◆ Aim of the task
Copy every one of the entries below word for word, leaving out the pictures.

======== Records provided

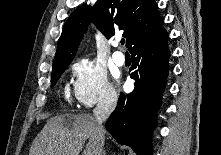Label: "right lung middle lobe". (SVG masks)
Masks as SVG:
<instances>
[{"label":"right lung middle lobe","instance_id":"obj_1","mask_svg":"<svg viewBox=\"0 0 221 155\" xmlns=\"http://www.w3.org/2000/svg\"><path fill=\"white\" fill-rule=\"evenodd\" d=\"M68 65L69 64L53 69L51 87H53L56 84L57 80L59 79L61 74L65 71V69L68 67Z\"/></svg>","mask_w":221,"mask_h":155}]
</instances>
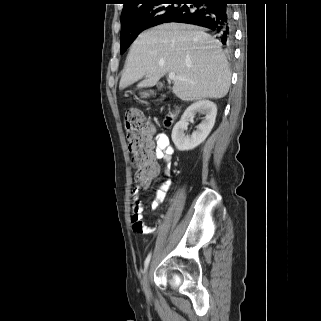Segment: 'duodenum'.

================

◆ Answer in full
Label: "right lung middle lobe". (SVG masks)
Masks as SVG:
<instances>
[{"label":"right lung middle lobe","instance_id":"obj_1","mask_svg":"<svg viewBox=\"0 0 221 155\" xmlns=\"http://www.w3.org/2000/svg\"><path fill=\"white\" fill-rule=\"evenodd\" d=\"M68 65L69 64L53 69L51 87H53L56 84L57 80L59 79L61 74L65 71V69L68 67Z\"/></svg>","mask_w":221,"mask_h":155}]
</instances>
Segment: 'duodenum'.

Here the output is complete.